» **Problem to solve**:
Recast the entries below as a numbered list, starting with the first line and going on through the line with "v(48.44, -57.04) *", and omit any blank lines.

(Stored entries)

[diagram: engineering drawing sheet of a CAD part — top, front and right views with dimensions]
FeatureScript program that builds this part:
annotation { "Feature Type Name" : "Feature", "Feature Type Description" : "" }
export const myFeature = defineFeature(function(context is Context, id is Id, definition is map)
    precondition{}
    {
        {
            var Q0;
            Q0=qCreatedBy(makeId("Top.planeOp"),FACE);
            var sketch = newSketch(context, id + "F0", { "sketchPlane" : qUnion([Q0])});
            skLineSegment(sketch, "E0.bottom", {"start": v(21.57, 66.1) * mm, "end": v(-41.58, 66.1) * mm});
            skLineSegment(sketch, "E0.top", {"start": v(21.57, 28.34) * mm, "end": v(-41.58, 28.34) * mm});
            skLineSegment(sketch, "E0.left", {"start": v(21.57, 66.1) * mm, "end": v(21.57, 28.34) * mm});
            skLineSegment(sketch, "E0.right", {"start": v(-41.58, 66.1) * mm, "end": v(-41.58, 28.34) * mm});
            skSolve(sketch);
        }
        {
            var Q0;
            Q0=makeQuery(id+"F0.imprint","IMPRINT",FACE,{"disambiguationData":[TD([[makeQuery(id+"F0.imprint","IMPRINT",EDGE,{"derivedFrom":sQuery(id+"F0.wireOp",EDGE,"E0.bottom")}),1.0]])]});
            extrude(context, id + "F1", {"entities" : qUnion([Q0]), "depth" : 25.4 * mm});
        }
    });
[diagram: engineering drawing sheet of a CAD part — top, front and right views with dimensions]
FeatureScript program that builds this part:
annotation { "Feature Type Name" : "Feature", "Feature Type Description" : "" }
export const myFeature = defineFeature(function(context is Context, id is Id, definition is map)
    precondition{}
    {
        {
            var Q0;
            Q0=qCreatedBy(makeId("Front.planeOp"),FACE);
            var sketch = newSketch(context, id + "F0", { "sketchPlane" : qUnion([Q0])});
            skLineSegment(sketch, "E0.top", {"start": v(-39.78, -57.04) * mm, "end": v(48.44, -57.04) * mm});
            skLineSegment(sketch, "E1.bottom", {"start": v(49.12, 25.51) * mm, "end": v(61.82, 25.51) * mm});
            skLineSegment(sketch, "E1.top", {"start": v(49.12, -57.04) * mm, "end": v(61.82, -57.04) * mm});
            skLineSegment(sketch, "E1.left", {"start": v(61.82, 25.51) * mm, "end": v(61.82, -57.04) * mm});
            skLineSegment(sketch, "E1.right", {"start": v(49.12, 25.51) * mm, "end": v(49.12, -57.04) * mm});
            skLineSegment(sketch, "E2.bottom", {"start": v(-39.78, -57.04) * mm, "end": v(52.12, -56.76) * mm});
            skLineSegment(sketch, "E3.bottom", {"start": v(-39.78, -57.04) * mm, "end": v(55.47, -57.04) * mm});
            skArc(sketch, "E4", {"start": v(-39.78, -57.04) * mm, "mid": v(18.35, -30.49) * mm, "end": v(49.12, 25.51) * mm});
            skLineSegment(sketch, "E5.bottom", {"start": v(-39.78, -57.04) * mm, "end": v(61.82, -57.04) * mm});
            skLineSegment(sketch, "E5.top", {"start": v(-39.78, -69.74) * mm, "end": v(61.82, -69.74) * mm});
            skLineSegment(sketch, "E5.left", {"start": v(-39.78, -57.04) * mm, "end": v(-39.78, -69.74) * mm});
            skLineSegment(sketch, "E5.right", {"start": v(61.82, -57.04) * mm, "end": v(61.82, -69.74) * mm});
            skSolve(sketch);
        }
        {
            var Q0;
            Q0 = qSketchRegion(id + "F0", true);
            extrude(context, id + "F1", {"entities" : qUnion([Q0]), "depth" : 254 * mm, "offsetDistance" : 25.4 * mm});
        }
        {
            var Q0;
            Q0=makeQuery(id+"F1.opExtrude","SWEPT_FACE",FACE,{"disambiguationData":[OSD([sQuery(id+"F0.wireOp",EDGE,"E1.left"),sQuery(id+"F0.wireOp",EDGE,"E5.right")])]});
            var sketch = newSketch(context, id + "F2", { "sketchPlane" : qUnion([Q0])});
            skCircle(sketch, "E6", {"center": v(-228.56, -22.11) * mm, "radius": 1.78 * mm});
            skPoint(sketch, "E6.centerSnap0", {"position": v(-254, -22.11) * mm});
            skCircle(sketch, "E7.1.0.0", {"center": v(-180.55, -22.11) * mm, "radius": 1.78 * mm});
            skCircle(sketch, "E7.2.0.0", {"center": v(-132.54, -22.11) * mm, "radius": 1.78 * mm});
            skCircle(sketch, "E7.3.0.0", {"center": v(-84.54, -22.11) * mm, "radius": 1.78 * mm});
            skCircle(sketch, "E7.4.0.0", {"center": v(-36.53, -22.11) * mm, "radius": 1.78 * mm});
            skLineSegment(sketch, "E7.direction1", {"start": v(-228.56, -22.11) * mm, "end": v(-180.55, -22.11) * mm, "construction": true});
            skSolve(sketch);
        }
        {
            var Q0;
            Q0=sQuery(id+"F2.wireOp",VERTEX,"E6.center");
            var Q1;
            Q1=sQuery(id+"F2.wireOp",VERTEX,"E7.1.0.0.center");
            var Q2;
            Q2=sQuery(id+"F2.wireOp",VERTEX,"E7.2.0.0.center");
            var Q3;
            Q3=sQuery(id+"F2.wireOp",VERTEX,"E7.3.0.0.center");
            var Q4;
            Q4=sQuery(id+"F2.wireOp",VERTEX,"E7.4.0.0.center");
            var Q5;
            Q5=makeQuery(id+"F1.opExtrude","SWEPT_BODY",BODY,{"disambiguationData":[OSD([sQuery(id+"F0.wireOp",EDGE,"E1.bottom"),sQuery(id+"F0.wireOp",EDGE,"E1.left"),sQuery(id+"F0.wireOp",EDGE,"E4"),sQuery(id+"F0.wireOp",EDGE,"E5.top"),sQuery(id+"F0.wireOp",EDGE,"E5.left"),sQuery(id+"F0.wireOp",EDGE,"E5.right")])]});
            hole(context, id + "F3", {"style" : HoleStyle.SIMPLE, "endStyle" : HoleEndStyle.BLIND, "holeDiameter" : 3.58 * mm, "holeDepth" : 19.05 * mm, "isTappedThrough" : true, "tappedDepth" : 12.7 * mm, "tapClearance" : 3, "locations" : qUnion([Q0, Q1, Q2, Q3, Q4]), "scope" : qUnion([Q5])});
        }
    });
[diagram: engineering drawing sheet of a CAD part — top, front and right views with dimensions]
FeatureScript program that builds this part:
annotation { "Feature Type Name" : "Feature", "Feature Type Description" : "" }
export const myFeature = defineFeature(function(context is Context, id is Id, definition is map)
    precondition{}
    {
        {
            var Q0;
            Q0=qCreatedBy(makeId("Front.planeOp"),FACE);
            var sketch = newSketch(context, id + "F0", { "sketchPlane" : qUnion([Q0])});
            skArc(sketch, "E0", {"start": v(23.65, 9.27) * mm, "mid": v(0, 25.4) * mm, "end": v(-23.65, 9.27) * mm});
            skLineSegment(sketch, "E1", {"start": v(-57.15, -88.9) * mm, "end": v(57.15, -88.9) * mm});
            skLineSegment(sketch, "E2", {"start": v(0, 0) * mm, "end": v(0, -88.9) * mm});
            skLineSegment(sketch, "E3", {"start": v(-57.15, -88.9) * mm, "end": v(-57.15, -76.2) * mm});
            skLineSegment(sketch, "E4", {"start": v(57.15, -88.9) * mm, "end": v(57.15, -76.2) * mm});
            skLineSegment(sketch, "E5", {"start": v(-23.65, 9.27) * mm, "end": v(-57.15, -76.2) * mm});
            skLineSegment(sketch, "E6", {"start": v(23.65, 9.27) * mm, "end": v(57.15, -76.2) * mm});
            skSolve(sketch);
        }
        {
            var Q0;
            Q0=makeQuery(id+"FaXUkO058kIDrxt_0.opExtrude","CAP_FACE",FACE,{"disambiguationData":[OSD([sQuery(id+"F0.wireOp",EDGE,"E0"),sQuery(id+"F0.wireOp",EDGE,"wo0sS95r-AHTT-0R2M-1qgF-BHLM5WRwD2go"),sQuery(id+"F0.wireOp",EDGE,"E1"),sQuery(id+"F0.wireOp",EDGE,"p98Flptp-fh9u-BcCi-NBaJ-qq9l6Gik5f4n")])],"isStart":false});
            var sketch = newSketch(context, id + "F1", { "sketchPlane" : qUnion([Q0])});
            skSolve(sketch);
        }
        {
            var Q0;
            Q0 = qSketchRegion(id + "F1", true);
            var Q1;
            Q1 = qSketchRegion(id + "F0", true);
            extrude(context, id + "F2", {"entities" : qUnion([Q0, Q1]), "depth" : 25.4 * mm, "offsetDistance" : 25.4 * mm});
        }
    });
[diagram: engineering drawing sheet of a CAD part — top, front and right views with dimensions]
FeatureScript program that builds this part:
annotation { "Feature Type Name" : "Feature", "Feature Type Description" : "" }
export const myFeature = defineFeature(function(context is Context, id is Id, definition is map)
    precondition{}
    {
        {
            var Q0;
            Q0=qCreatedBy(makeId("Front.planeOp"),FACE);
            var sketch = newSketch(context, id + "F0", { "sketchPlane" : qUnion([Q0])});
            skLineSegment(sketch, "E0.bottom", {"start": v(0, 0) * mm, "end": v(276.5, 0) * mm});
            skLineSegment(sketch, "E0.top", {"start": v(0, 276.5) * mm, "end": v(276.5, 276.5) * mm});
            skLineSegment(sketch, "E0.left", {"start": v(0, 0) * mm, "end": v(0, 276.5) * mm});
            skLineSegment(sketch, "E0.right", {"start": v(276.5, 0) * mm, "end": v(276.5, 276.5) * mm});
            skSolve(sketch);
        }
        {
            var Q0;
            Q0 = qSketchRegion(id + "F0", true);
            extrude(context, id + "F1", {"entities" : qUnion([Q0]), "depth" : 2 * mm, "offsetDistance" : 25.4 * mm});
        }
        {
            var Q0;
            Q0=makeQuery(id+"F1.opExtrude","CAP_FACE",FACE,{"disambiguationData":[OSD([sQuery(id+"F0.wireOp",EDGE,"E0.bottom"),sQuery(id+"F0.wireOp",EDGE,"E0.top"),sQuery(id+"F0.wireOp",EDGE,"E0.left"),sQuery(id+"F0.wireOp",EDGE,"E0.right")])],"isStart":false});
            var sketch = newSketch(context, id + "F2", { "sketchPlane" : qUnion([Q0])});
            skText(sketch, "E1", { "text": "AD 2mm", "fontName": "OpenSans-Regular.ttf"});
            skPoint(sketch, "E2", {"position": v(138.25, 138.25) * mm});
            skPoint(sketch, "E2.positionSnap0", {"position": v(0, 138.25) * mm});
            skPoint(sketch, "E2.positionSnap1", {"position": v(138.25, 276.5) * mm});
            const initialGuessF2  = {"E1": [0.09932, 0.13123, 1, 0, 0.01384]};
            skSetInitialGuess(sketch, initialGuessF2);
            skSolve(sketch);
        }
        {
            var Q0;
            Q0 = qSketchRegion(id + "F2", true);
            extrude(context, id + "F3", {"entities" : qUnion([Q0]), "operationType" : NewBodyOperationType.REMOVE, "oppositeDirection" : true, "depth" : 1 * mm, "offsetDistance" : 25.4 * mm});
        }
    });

» **Task answer**:
1. [diagram: engineering drawing sheet of a CAD part — top, front and right views with dimensions]
2. FeatureScript program that builds this part:
3. annotation { "Feature Type Name" : "Feature", "Feature Type Description" : "" }
4. export const myFeature = defineFeature(function(context is Context, id is Id, definition is map)
5.     precondition{}
6.     {
7.         {
8.             var Q0;
9.             Q0=qCreatedBy(makeId("Top.planeOp"),FACE);
10.             var sketch = newSketch(context, id + "F0", { "sketchPlane" : qUnion([Q0])});
11.             skLineSegment(sketch, "E0.bottom", {"start": v(21.57, 66.1) * mm, "end": v(-41.58, 66.1) * mm});
12.             skLineSegment(sketch, "E0.top", {"start": v(21.57, 28.34) * mm, "end": v(-41.58, 28.34) * mm});
13.             skLineSegment(sketch, "E0.left", {"start": v(21.57, 66.1) * mm, "end": v(21.57, 28.34) * mm});
14.             skLineSegment(sketch, "E0.right", {"start": v(-41.58, 66.1) * mm, "end": v(-41.58, 28.34) * mm});
15.             skSolve(sketch);
16.         }
17.         {
18.             var Q0;
19.             Q0=makeQuery(id+"F0.imprint","IMPRINT",FACE,{"disambiguationData":[TD([[makeQuery(id+"F0.imprint","IMPRINT",EDGE,{"derivedFrom":sQuery(id+"F0.wireOp",EDGE,"E0.bottom")}),1.0]])]});
20.             extrude(context, id + "F1", {"entities" : qUnion([Q0]), "depth" : 25.4 * mm});
21.         }
22.     });
23. [diagram: engineering drawing sheet of a CAD part — top, front and right views with dimensions]
24. FeatureScript program that builds this part:
25. annotation { "Feature Type Name" : "Feature", "Feature Type Description" : "" }
26. export const myFeature = defineFeature(function(context is Context, id is Id, definition is map)
27.     precondition{}
28.     {
29.         {
30.             var Q0;
31.             Q0=qCreatedBy(makeId("Front.planeOp"),FACE);
32.             var sketch = newSketch(context, id + "F0", { "sketchPlane" : qUnion([Q0])});
33.             skLineSegment(sketch, "E0.top", {"start": v(-39.78, -57.04) * mm, "end": v(48.44, -57.04) * mm});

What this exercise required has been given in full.